17. It is evincible from the impugned order that the learned Judge has left both the aspects, that is, determination of the nature and character of the document and impounding of the same to the Registrar. Therefore, the sentinel question that arises for consideration is whether the learned Single Judge for the purpose of determining the character of the instrument could have delegated the authority to the Registrar. A judicial functioning has to be done in a judicial manner. The duty of determination of an instrument or, to explicate, to determine when there is a contest a particular document to be of specific nature, the adjudication has to be done by the Judge after hearing the counsel for the parties. It is a part of judicial function and hence, the same cannot be delegated.
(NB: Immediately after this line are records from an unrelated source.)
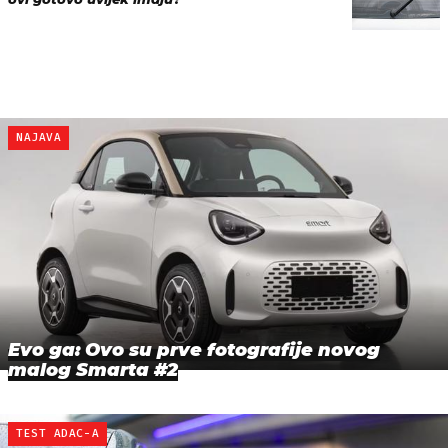
NAJAVA
Evo ga: Ovo su prve fotografije novog
malog Smarta #2
TEST ADAC-A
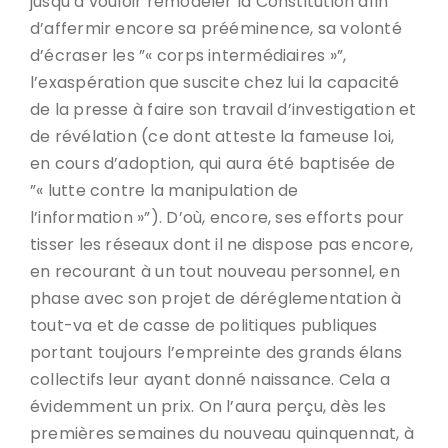
jusqu’à vouloir remodeler la Constitution afin
d’affermir encore sa prééminence, sa volonté
d’écraser les ”« corps intermédiaires »”,
l’exaspération que suscite chez lui la capacité
de la presse à faire son travail d’investigation et
de révélation (ce dont atteste la fameuse loi,
en cours d’adoption, qui aura été baptisée de
”« lutte contre la manipulation de
l’information »”). D’où, encore, ses efforts pour
tisser les réseaux dont il ne dispose pas encore,
en recourant à un tout nouveau personnel, en
phase avec son projet de déréglementation à
tout-va et de casse de politiques publiques
portant toujours l’empreinte des grands élans
collectifs leur ayant donné naissance. Cela a
évidemment un prix. On l’aura perçu, dès les
premières semaines du nouveau quinquennat, à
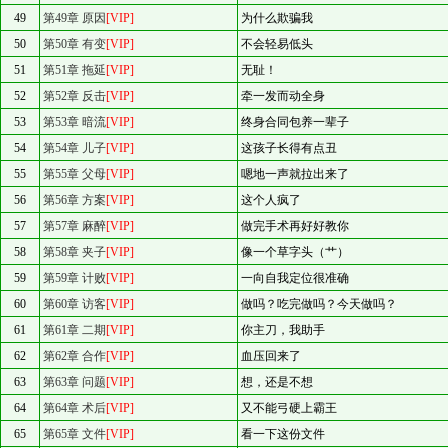
49
第49章 原因
[VIP]
为什么欺骗我
50
第50章 有变
[VIP]
不会轻易低头
51
第51章 拖延
[VIP]
无耻！
52
第52章 反击
[VIP]
牵一发而动全身
53
第53章 暗流
[VIP]
终身合同包养一辈子
54
第54章 儿子
[VIP]
这孩子长得有点丑
55
第55章 父母
[VIP]
嗯地一声就拉出来了
56
第56章 方案
[VIP]
这个人疯了
57
第57章 麻醉
[VIP]
做完手术再好好教你
58
第58章 夹子
[VIP]
像一个草字头（艹）
59
第59章 计败
[VIP]
一向自我定位很准确
60
第60章 访客
[VIP]
做吗？吃完做吗？今天做吗？
61
第61章 二期
[VIP]
你主刀，我助手
62
第62章 合作
[VIP]
血压回来了
63
第63章 问题
[VIP]
想，还是不想
64
第64章 术后
[VIP]
又不能弓硬上霸王
65
第65章 文件
[VIP]
看一下这份文件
Be it noted, under the High Court Rules, in certain High Courts, the computation is done by the authorities in the Registry with regard to the court fees but that also is subject to challenge before the Court when the applicability of a particular provision of the Court-fees Act, 1870 is concerned. Thus analysed, we are inclined to think that the authority is not empowered to determine the nature and character of the document. He may at the best send a report to the Court expressing his views on a document which is subject to final determination by the Court.
18. In view of the aforesaid analysis, we allow the appeals, set aside the order passed in the main case as well as in the review and remit the matter to the High Court requiring the learned Single Judge to determine the nature and character of the document and thereafter proceed with the matter in accordance with law. There shall be no order as to costs.